このシステムで使われているDoPa網とはNTTドコモのパケット通信サービスのことで、時間、距離に関係なくデータ量に応じて通信料が計算されるサービスだ。サービスエリアは、全国人口の約99.99%をカバーしている。「みまもりほっとライン」は、このDoPa網を採用することにより、全国どこからでも一定料金でのサービスを可能としている。マホービンという毎日つかう家電製品になにげなく無線通信設備を内蔵させインターネット網と接続することにより、使って便利なだけでなく家族の愛情を形にするサービスが実現されている。技術の発展が日常生活を豊かに便利にしているほほえましい光景といえるだろう。

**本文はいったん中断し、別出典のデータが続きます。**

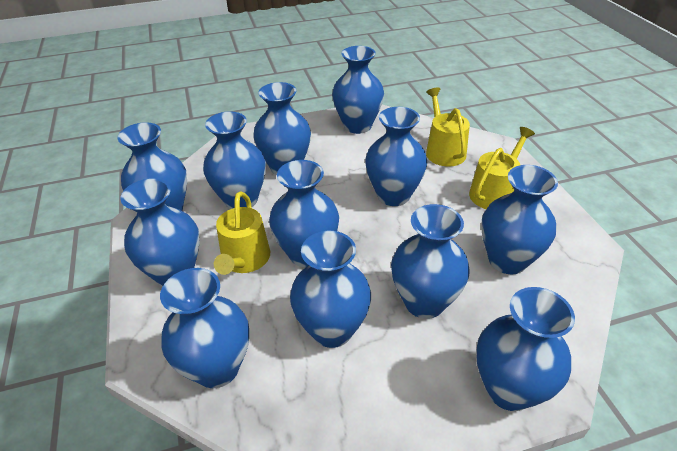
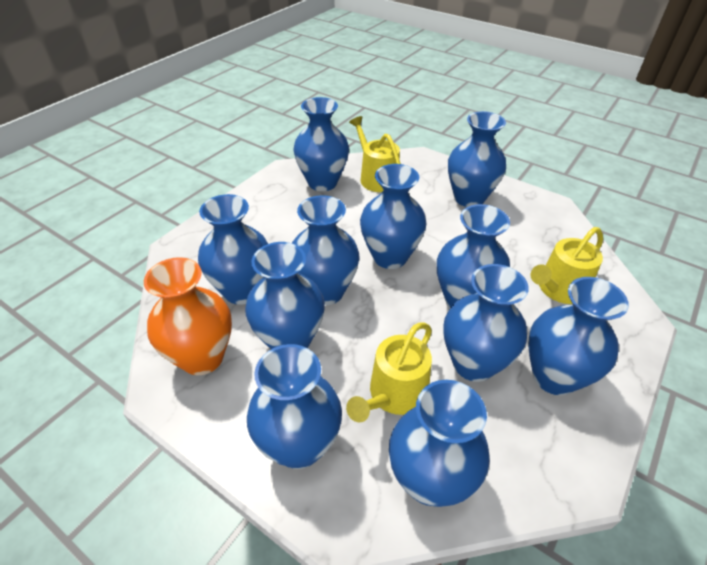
blue vase: [117,122,187,211] [120,178,200,286] [160,268,249,388] [203,111,266,209] [253,82,311,175] [269,160,339,267] [290,231,371,348] [332,46,384,134] [365,107,428,206] [391,204,470,319] [476,287,575,411] [481,165,558,274] = 12 -> [198,194,268,305] [245,242,325,349] [247,344,342,469] [292,195,360,305] [293,97,349,191] [360,164,427,269] [389,380,490,507] [437,204,510,308] [443,264,529,382] [448,111,506,207] [528,277,629,395] = 11
orange vase: none = 0 -> [144,257,232,375] = 1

最新の使用状況、過去1週間分の使用状況を確認できる画面
IPv6とユビキタス・コンピューティング技術はこのように、日常生活で無意識に使われる器具のすべてをコンピュータ・ネットワーク網に接続できる技術である。この技術の活用方法はまったく未知数だ。どんな思いがけない素晴らしいサービスが登場してくるか、楽しみである。